In August, the young president impetuously decided, against the advice of his closest aides, to rescind the contracts of foreign oil companies working in Peru. He personally drew up the decree, which emerged in a form so flawed that it had to be rewritten. This sort of thing cannot be expected to win Garcia any friends in the private sector, here or abroad.
One of Garcia’s persistent themes is a call for reducing weapons in Latin America. He has cut the Peruvian armed forces’ share of the national budget from about one-third to around one-fifth. At his inauguration, he announced to great applause that Peru would cut back its scheduled purchase of 26 French Mirage 2000 jet interceptors.
It turned out, though, that nobody had talked to the Marcel Dassault company, which is building the planes, and Garcia learned only after he spoke how expensive it would be to cancel part of the $700-million contract. Now, well-placed sources say, Garcia is looking for a way to fulfill the contract but to sell 13 of the planes to an Arab country in the Middle East--to the consternation of Israel.
‘Moralizing Peru’
Garcia also introduced a measure of contradiction into his pledge to fight the drug smugglers who have made coca paste, the base for cocaine, Peru’s principal export. His commitment is fueled by his dream of “moralizing Peru” at a time when Peruvian institutions are being corrupted by the smugglers’ easy money. About 150 high-ranking police officers have been dismissed, although none has been publicly accused of wrongdoing, in the wake of a cocaine scandal in Lima.
Garcia’s commitment--and early success in raids on big jungle laboratories where coca paste is refined--brought a telegram of warm congratulations from President Reagan. But in his Sept. 24 appearance at the United Nations, Garcia said that Peru would wage war on drugs not because the United States wants such a war, or because the United States is financing it, but because it is the right thing to do. In fact, he said, Peru will not accept U.S. aid for the anti-drug campaign.

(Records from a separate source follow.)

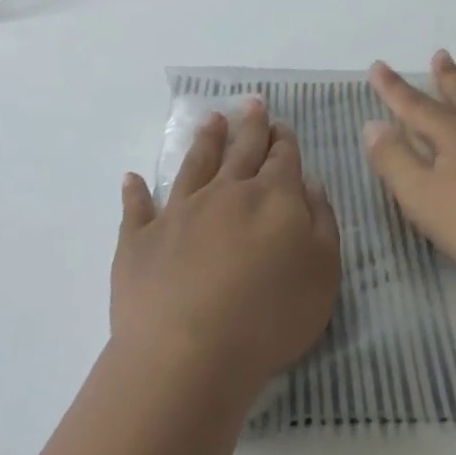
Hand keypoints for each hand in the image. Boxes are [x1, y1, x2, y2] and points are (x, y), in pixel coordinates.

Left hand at [112, 99, 340, 398]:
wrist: (189, 351)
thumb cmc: (270, 316)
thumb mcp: (323, 272)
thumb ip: (321, 223)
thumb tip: (309, 184)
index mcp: (272, 198)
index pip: (282, 159)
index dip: (283, 140)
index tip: (281, 124)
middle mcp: (225, 193)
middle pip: (241, 152)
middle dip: (250, 126)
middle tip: (252, 102)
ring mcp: (179, 213)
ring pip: (194, 166)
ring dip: (205, 142)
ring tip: (210, 120)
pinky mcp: (140, 240)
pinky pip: (137, 209)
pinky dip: (135, 192)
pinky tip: (132, 179)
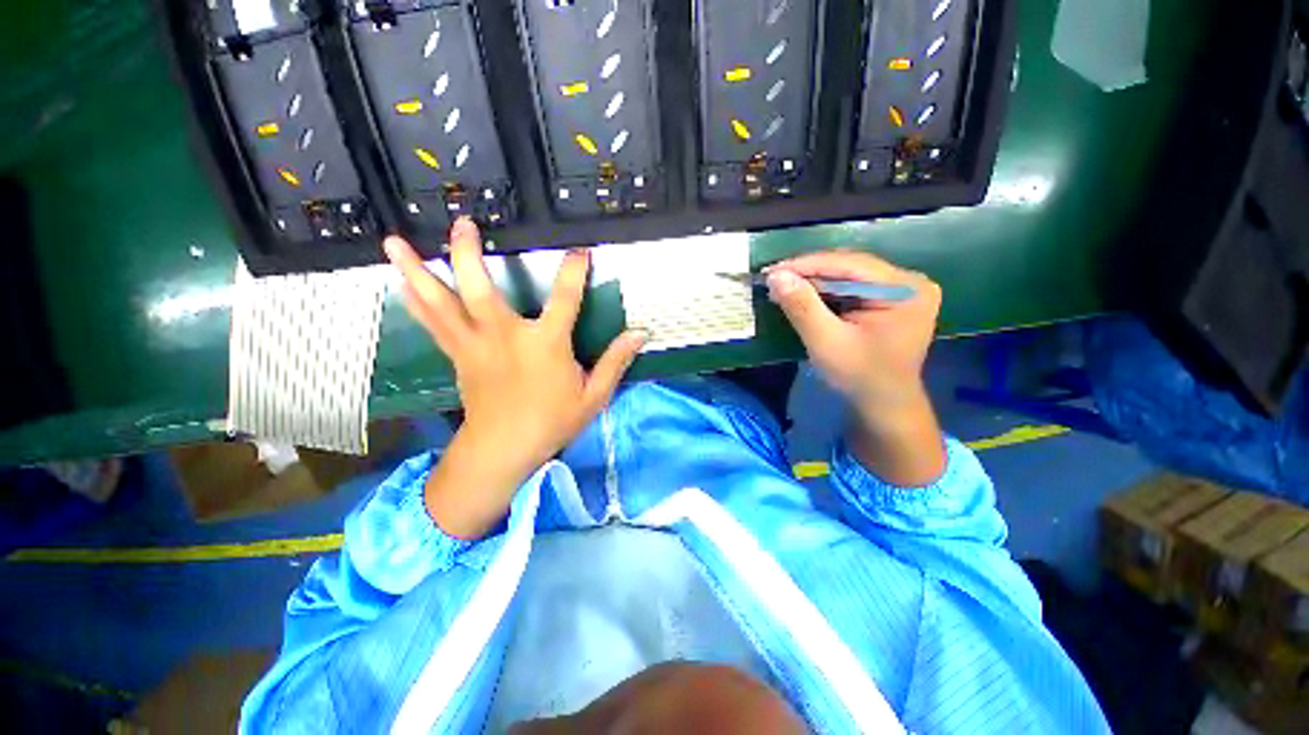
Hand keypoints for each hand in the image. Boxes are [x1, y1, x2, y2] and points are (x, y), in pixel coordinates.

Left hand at [385, 218, 645, 536]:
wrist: (503, 450)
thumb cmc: (552, 422)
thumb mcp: (593, 396)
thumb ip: (614, 362)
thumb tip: (638, 334)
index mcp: (544, 345)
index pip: (565, 299)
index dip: (575, 272)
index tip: (580, 252)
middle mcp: (504, 337)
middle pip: (479, 289)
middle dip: (468, 254)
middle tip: (464, 223)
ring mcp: (474, 345)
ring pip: (441, 303)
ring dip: (418, 271)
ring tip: (395, 243)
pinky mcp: (457, 356)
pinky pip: (432, 322)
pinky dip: (416, 300)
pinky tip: (403, 282)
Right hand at [765, 251, 939, 411]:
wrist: (884, 405)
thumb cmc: (859, 377)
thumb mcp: (826, 342)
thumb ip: (802, 307)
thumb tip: (776, 275)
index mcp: (904, 289)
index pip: (849, 264)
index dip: (807, 264)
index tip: (772, 270)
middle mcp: (909, 282)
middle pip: (851, 267)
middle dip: (810, 273)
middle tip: (775, 279)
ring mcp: (903, 290)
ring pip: (850, 275)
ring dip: (816, 281)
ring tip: (784, 286)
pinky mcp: (892, 300)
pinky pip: (854, 287)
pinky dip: (827, 291)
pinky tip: (805, 295)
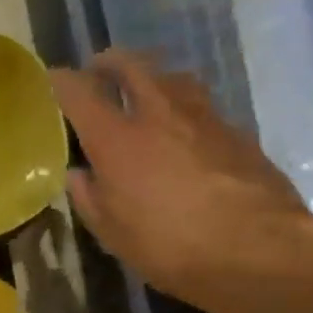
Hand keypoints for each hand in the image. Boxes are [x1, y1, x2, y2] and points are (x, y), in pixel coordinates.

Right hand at [50, 51, 308, 301]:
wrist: (260, 250)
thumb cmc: (169, 245)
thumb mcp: (111, 232)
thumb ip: (89, 196)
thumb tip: (80, 174)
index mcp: (116, 138)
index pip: (79, 91)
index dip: (61, 80)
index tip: (53, 78)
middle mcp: (158, 114)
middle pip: (132, 66)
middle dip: (110, 62)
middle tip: (99, 69)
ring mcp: (203, 119)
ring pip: (173, 79)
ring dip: (153, 78)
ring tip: (146, 93)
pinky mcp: (238, 133)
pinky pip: (203, 108)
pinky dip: (185, 110)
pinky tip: (185, 133)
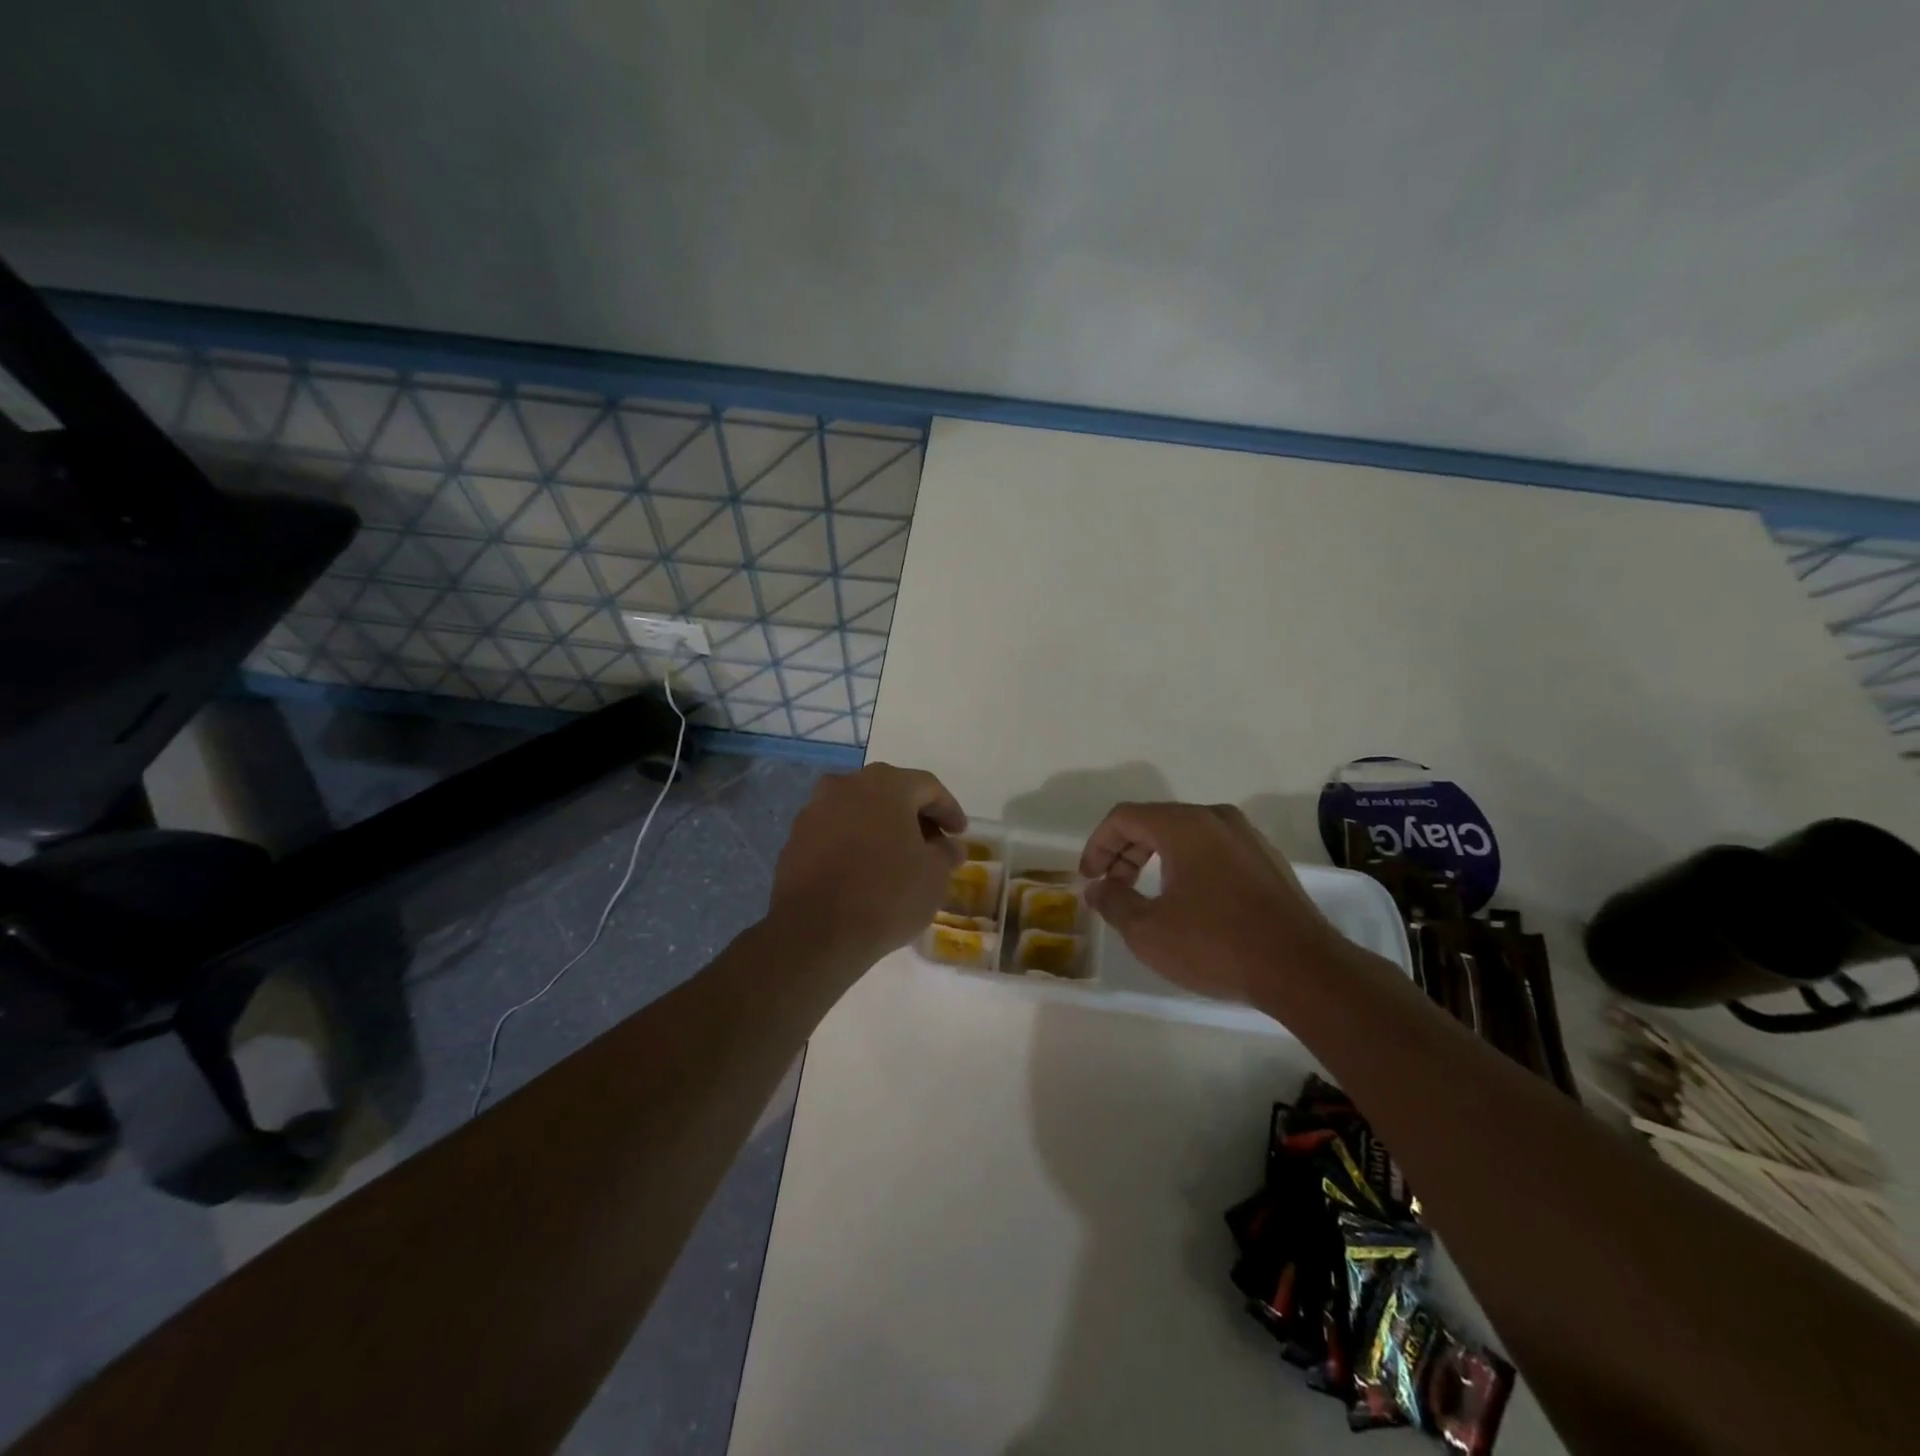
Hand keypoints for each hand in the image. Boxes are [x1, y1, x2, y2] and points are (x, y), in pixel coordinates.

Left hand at [769, 763, 966, 964]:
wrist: (816, 932)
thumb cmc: (887, 894)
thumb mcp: (934, 875)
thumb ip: (947, 853)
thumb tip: (949, 846)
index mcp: (885, 784)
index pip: (928, 787)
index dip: (949, 810)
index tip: (960, 834)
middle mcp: (847, 784)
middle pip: (891, 793)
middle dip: (914, 817)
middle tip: (932, 844)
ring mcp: (815, 810)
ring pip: (859, 811)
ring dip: (882, 828)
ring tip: (897, 859)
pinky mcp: (795, 839)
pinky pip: (835, 832)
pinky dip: (854, 844)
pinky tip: (865, 871)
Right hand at [1079, 802, 1345, 1007]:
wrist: (1303, 970)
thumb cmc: (1216, 945)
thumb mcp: (1149, 931)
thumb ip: (1114, 902)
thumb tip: (1097, 888)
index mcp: (1184, 825)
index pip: (1124, 817)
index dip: (1098, 844)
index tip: (1089, 878)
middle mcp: (1216, 818)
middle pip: (1154, 821)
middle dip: (1124, 851)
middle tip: (1110, 886)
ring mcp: (1246, 836)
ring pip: (1185, 833)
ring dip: (1154, 857)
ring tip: (1143, 894)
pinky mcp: (1266, 860)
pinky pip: (1212, 848)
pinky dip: (1186, 864)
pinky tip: (1186, 899)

The consternation this aroused among U.S. officials seeking to keep the momentum going, and among Peruvian police officials seeking badly needed money and material, is still alive. Aides to Garcia say the remark was “a gesture.” What he really meant, they say, is that Peru will fight drugs with or without U.S. help. If the United States wants to help in the fight against drugs, they say, then it ought also to help in the fight against poverty, with more developmental assistance.
For all his energy, Garcia has yet to make any progress against the Maoist guerrillas of the Sendero Luminoso (Shining Path), whose Andes-based insurgency has claimed more than 6,000 lives since 1980. Garcia vows absolute respect for human rights, yet atrocities continue against peasants squeezed between the guerrillas and the Peruvian security forces pursuing them.
After an army patrol killed as many as 60 men, women and children in one hamlet, Garcia dismissed the head of the armed forces joint command and the commander of the zone where the killings took place. The loss of key senior officers, one of them Peru’s only proven combat general, for the crime of a junior lieutenant, has not endeared Garcia to the armed forces, which were already smarting over budget cuts.
Although the Andean insurgency is a major dilemma for Peru, and Garcia addressed it often in his campaign, he brought no new policies to office with him. Belaunde, too, had promised to end the rebellion while respecting human rights. Neither happened. Last month, Garcia somewhat belatedly appointed a high-level civilian peace commission charged with recommending effective pacification policies.
New policies. New men. New directions. A new leader. New dreams.
In the mountains where guerrillas attack, in the violent jungle where coca is king, even in the coastal slums where hunger reigns, hope flickers where there was none. What comes now? A better life, or cruel disillusionment? Peru waits--and cries out, “Alan! Alan!”